### [WRITTEN PROBLEM]
Copy the lines of the material below without any change, starting from the line that contains "family: Anatidae" and ending with the line that contains "order: Boraginales", both of those lines included.

### [RECORDS]
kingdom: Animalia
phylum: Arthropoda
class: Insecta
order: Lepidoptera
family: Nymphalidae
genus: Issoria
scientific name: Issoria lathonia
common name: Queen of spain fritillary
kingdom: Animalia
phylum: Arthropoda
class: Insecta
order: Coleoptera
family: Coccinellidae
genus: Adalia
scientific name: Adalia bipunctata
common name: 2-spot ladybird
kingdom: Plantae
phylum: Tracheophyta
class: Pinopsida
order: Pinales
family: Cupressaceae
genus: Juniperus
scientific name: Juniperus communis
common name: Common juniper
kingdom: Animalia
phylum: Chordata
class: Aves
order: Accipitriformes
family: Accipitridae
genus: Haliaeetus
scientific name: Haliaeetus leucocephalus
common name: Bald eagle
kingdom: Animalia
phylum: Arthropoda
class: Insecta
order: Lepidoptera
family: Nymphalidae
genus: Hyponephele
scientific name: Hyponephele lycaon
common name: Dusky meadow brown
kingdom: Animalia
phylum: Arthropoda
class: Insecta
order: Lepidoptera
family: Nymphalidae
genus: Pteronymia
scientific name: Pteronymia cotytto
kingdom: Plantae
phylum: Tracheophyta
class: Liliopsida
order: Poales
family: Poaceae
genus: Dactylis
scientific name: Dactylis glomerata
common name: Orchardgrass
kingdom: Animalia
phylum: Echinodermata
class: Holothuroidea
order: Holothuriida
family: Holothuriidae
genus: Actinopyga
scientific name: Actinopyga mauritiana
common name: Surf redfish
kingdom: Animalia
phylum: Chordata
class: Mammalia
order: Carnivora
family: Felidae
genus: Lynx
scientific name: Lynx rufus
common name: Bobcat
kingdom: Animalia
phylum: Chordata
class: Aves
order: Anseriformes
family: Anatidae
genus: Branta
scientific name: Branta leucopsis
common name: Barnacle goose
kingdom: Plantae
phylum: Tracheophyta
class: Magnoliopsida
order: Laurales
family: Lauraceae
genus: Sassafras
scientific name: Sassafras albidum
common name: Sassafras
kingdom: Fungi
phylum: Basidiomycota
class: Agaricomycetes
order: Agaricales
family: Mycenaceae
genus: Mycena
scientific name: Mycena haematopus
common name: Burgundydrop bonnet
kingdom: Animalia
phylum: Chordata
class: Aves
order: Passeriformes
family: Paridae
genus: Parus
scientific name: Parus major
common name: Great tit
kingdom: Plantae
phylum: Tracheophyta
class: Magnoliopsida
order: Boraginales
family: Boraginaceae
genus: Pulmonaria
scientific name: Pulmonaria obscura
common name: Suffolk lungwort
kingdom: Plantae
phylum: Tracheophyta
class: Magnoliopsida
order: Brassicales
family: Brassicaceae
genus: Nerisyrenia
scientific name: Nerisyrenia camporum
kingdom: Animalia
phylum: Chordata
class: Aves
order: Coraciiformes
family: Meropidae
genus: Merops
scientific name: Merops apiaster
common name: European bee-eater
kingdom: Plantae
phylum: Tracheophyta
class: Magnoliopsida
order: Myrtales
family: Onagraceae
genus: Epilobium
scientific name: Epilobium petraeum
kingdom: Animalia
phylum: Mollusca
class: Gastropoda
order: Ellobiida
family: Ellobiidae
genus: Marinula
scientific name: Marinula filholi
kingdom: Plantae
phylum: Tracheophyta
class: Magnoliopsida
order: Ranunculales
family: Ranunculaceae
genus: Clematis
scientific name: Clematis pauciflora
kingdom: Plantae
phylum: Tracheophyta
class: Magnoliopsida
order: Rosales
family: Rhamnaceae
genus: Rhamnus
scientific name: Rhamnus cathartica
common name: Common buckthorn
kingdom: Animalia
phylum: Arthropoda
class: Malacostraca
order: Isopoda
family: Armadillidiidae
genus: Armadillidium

### [FINAL ANSWER]
family: Anatidae
genus: Branta
scientific name: Branta leucopsis
common name: Barnacle goose
kingdom: Plantae
phylum: Tracheophyta
class: Magnoliopsida
order: Laurales
family: Lauraceae
genus: Sassafras
scientific name: Sassafras albidum
common name: Sassafras
kingdom: Fungi
phylum: Basidiomycota
class: Agaricomycetes
order: Agaricales
family: Mycenaceae
genus: Mycena
scientific name: Mycena haematopus
common name: Burgundydrop bonnet
kingdom: Animalia
phylum: Chordata
class: Aves
order: Passeriformes
family: Paridae
genus: Parus
scientific name: Parus major
common name: Great tit
kingdom: Plantae
phylum: Tracheophyta
class: Magnoliopsida
order: Boraginales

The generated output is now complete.